Design Reasoning · Why this hi-fi works
Four Screens, One Daily Loop
The four screens compose a single operational loop. Cameras is where the day starts: a snapshot, a status dot and a last-seen timestamp on every feed in the tenant. From a row, ops jump straight into Edit Camera to draw or adjust the Region of Interest the AI runs against — the moment a generic CCTV feed becomes a tuned counting zone.
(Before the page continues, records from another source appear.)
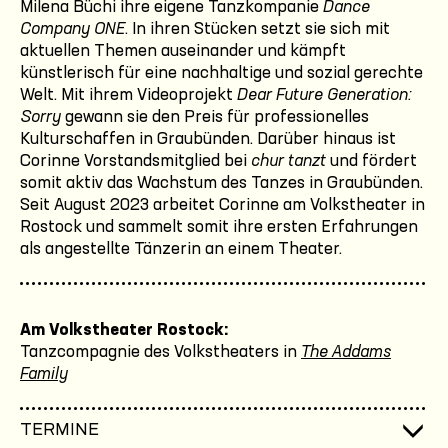
Milena Büchi ihre eigene Tanzkompanie
Dance
Company ONE
. In ihren Stücken setzt sie sich mit
aktuellen Themen auseinander und kämpft
künstlerisch für eine nachhaltige und sozial gerechte
Welt. Mit ihrem Videoprojekt
Dear Future Generation:
Sorry
gewann sie den Preis für professionelles
Kulturschaffen in Graubünden. Darüber hinaus ist
Corinne Vorstandsmitglied bei
chur tanzt
und fördert
somit aktiv das Wachstum des Tanzes in Graubünden.
Seit August 2023 arbeitet Corinne am Volkstheater in
Rostock und sammelt somit ihre ersten Erfahrungen
als angestellte Tänzerin an einem Theater.
Am Volkstheater Rostock:
Tanzcompagnie des Volkstheaters in
The Addams
Family
TERMINE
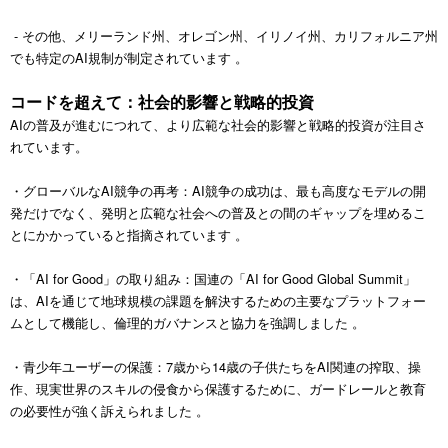
- その他、メリーランド州、オレゴン州、イリノイ州、カリフォルニア州
でも特定のAI規制が制定されています 。
コードを超えて：社会的影響と戦略的投資
AIの普及が進むにつれて、より広範な社会的影響と戦略的投資が注目さ
れています。
・グローバルなAI競争の再考：AI競争の成功は、最も高度なモデルの開
発だけでなく、発明と広範な社会への普及との間のギャップを埋めるこ
とにかかっていると指摘されています 。
・「AI for Good」の取り組み：国連の「AI for Good Global Summit」
は、AIを通じて地球規模の課題を解決するための主要なプラットフォー
ムとして機能し、倫理的ガバナンスと協力を強調しました 。
・青少年ユーザーの保護：7歳から14歳の子供たちをAI関連の搾取、操
作、現実世界のスキルの侵食から保護するために、ガードレールと教育
の必要性が強く訴えられました 。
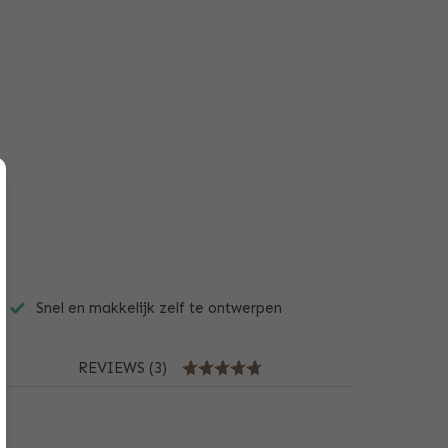
Snel en makkelijk zelf te ontwerpen
REVIEWS (3)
Video Feed gives the playback surface for any incident window, and Coverage closes the loop by answering whether the AI ran across every product, every day.
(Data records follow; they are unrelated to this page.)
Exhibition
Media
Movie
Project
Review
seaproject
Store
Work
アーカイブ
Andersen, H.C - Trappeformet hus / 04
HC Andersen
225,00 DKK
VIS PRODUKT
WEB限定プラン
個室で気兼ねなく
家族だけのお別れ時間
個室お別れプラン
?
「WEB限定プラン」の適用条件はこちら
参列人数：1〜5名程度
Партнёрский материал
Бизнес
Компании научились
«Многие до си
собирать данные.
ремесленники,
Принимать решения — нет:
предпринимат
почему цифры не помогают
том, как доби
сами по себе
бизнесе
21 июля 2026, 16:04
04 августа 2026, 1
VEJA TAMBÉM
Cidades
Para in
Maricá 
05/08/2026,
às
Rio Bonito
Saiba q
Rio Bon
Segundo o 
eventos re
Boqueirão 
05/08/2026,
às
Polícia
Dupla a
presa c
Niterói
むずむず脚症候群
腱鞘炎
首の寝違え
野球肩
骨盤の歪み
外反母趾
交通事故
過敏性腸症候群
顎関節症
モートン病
- Snapshot beats text: the latest CCTV still sits on every Cameras row, so an offline feed is recognisable before reading the status column.
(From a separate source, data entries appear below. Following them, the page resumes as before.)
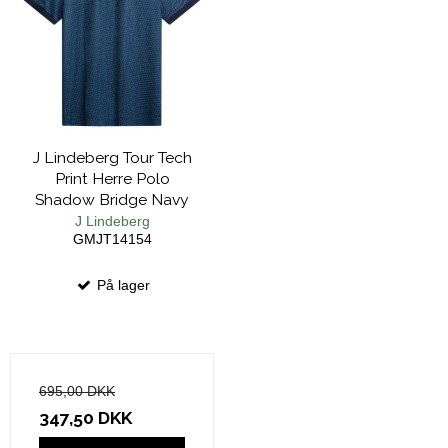
J Lindeberg Tour Tech
Print Herre Polo
Shadow Bridge Navy
J Lindeberg
GMJT14154
På lager
695,00 DKK
347,50 DKK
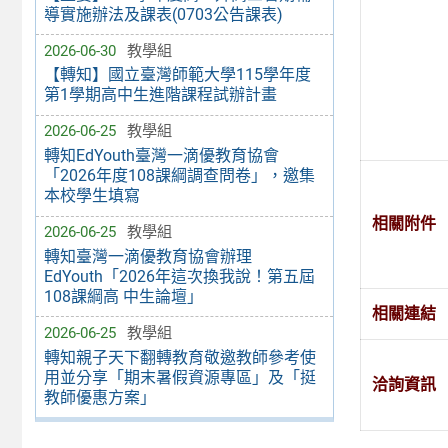
導實施辦法及課表(0703公告課表)
2026-06-30
教學組
【轉知】國立臺灣師範大學115學年度
第1學期高中生進階課程試辦計畫
2026-06-25
教學組
轉知EdYouth臺灣一滴優教育協會
「2026年度108課綱調查問卷」，邀集
本校學生填寫
相關附件
2026-06-25
教學組
轉知臺灣一滴優教育協會辦理
EdYouth「2026年這次換我說！第五屆
108課綱高 中生論壇」
相關連結
2026-06-25
教學組
轉知親子天下翻轉教育敬邀教師參考使
用並分享「期末暑假資源專區」及「挺
洽詢資訊
教師優惠方案」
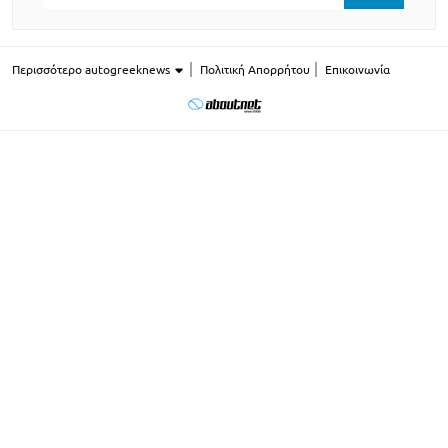
Περισσότερο autogreeknews
Πολιτική Απορρήτου
Επικοινωνία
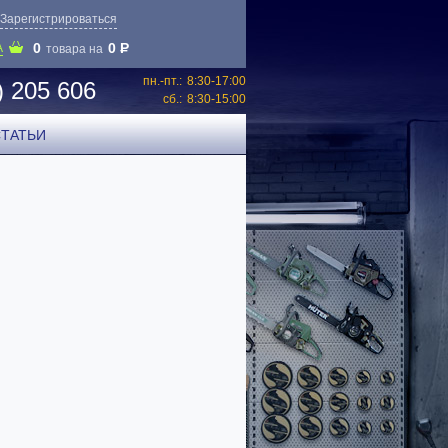
Зарегистрироваться
0
0
P
А
товара на
пн.-пт.:
8:30-17:00
) 205 606
сб.:
8:30-15:00
СТАТЬИ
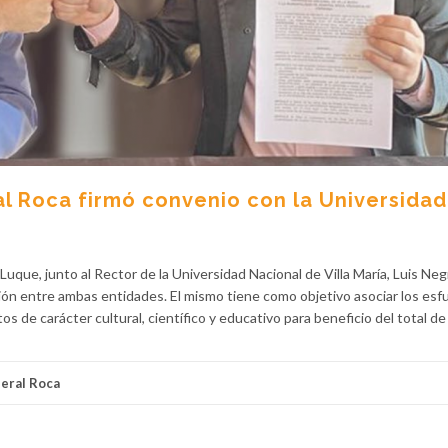
l Roca firmó convenio con la Universidad
que, junto al Rector de la Universidad Nacional de Villa María, Luis Negr
n entre ambas entidades. El mismo tiene como objetivo asociar los esf
s de carácter cultural, científico y educativo para beneficio del total de 
eral Roca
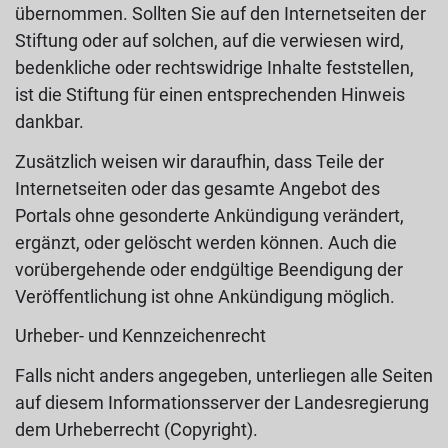
übernommen. Sollten Sie auf den Internetseiten der
Stiftung oder auf solchen, auf die verwiesen wird,
bedenkliche oder rechtswidrige Inhalte feststellen,
ist die Stiftung für einen entsprechenden Hinweis
dankbar.
Zusätzlich weisen wir daraufhin, dass Teile der
Internetseiten oder das gesamte Angebot des
Portals ohne gesonderte Ankündigung verändert,
ergänzt, oder gelöscht werden können. Auch die
vorübergehende oder endgültige Beendigung der
Veröffentlichung ist ohne Ankündigung möglich.
Urheber- und Kennzeichenrecht
Falls nicht anders angegeben, unterliegen alle Seiten
auf diesem Informationsserver der Landesregierung
dem Urheberrecht (Copyright).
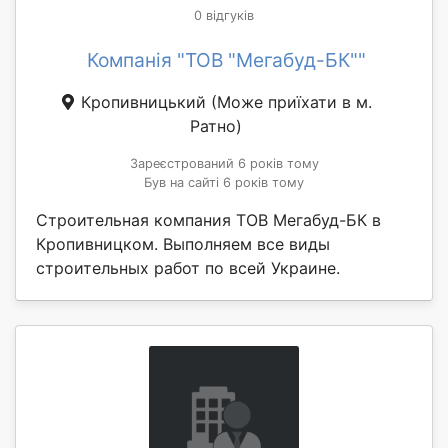
0 відгуків
Компанія "ТОВ "Мегабуд-БК""
Кропивницький
(Може приїхати в м.
Ратно)
Зареєстрований 6 років тому
Був на сайті 6 років тому
Строительная компания ТОВ Мегабуд-БК в
Кропивницком. Выполняем все виды
строительных работ по всей Украине.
- Region of Interest is editable, not magical: the polygon sits on top of the live frame so the team can verify what the AI is actually looking at.
- Day timeline as primary navigation: the orange bar at the bottom of Video Feed turns 24 hours of footage into a single scrubable surface for incident review.
- Coverage is the auditor's view: a product-by-day grid where one red cell flags a missed audit window — the question "did the AI run today?" is answered visually.
- One sidebar, one tenant: the Tictag INSIGHT chrome is identical across all four screens, so context switching never costs orientation.
The flow took the team from "is the AI working?" — a question nobody could answer — to a routine ops can run in under five minutes a morning.
08 Before / After
- ✕ Five tools, no single source of truth
- ✕ Alerts had no severity hierarchy
- ✕ Silent AI failures only surfaced via client calls
- ✕ Engineers were the only diagnostic path
- ✓ One dashboard, one source of truth
- ✓ Severity reads in two seconds
- ✓ AI pipeline state visible at the page level
- ✓ Ops resolves first; engineering escalated only when needed
The
Impact.
"Mean time to detect dropped from 52 minutes to under 8. Engineering escalations fell 65%. For the first time, ops were the first to know — not the last."
Beyond the numbers, the dashboard re-shaped how the company thought about reliability. Operations went from a passive monitoring role to an active first line of defence, and clients stopped phoning to ask whether the AI was on.
Takeaways.
// 01
Visibility is a feature.
When failure modes are invisible, the product is incomplete. Designing for observability is product work, not platform work.
// 02
Hierarchy beats volume.
Fewer, clearer alerts outperform comprehensive but noisy ones. Severity has to be visual before it's textual.
// 03
Design for the power user.
Operations teams live in the tool. Optimise for speed and recall, not for first-time onboarding.